[[ Supplied information open ]]

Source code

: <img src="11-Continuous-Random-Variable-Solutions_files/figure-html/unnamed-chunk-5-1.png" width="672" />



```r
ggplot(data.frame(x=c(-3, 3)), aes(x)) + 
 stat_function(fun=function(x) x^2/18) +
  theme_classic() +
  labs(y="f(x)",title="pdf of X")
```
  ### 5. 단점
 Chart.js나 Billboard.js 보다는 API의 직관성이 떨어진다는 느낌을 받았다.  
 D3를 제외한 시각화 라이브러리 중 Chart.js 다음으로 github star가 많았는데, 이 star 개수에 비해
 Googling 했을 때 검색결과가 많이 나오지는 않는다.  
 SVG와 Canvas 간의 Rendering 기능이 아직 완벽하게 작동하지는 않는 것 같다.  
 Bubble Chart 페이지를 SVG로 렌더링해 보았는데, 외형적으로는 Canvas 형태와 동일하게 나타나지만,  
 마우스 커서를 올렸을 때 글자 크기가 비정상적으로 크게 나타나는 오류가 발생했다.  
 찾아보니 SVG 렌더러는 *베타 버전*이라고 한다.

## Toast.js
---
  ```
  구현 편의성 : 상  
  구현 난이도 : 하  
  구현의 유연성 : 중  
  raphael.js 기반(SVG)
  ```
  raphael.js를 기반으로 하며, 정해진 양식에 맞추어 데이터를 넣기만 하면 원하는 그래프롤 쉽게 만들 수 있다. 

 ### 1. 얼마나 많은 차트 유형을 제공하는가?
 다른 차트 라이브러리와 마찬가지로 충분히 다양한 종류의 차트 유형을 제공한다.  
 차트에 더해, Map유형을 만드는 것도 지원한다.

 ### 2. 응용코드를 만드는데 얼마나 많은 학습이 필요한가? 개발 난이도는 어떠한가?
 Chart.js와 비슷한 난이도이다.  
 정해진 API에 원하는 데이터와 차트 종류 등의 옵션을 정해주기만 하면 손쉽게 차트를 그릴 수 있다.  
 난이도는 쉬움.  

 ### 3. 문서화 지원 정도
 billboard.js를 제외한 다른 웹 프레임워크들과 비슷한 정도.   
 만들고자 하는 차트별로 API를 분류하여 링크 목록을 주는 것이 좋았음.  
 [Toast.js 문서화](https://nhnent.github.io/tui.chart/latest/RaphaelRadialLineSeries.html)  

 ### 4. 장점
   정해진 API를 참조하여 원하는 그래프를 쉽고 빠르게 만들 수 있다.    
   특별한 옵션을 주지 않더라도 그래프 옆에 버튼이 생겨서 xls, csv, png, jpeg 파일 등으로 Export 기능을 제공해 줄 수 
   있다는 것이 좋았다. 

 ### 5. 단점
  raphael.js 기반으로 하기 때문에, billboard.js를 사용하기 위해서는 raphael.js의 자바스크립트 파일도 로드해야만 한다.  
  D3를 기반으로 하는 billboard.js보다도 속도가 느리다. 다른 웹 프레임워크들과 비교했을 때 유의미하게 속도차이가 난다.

[[ Supplied information closed ]]

▸ Assignment
The records are given above. Copy each line in them that holds "API를".

▸ Solution below
 만들고자 하는 차트별로 API를 분류하여 링크 목록을 주는 것이 좋았음.  
   정해진 API를 참조하여 원하는 그래프를 쉽고 빠르게 만들 수 있다.    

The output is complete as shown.